* **WHAT IS REQUIRED**
In the listing below, locate the lines that hold the string "knee". Copy those lines.

* **TASK DATA**
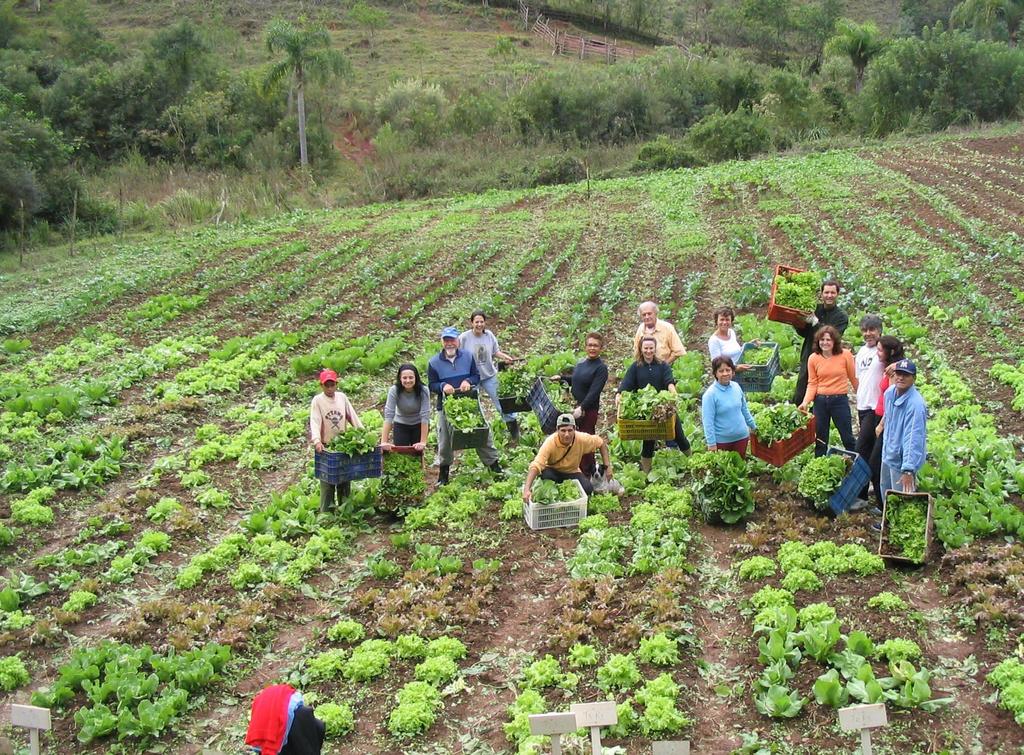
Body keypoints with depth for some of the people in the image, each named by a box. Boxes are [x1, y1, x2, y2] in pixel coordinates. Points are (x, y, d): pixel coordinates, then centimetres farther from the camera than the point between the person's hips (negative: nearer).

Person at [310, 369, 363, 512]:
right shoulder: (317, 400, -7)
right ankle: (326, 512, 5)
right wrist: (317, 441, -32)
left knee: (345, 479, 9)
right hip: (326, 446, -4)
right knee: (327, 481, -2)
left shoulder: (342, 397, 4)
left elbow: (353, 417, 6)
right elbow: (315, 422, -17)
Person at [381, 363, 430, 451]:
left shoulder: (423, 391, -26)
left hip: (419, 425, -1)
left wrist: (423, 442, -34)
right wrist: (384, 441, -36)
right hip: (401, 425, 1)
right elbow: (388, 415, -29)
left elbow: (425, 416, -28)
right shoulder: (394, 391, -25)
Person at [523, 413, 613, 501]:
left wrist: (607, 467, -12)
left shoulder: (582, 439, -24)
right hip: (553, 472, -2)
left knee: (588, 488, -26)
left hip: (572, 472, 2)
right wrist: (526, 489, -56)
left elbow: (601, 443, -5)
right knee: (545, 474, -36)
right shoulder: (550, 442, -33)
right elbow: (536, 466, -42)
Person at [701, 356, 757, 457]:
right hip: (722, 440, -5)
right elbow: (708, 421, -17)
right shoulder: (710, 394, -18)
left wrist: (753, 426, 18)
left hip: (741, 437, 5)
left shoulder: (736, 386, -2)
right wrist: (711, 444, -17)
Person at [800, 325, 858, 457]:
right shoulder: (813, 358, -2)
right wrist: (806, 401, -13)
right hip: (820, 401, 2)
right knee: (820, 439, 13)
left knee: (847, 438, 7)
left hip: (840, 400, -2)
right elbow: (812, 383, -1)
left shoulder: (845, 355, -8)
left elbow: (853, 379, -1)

* **PROBLEM SOLUTION**
left knee: (345, 479, 9)
right knee: (327, 481, -2)
left knee: (588, 488, -26)
right knee: (545, 474, -36)
right knee: (820, 439, 13)
left knee: (847, 438, 7)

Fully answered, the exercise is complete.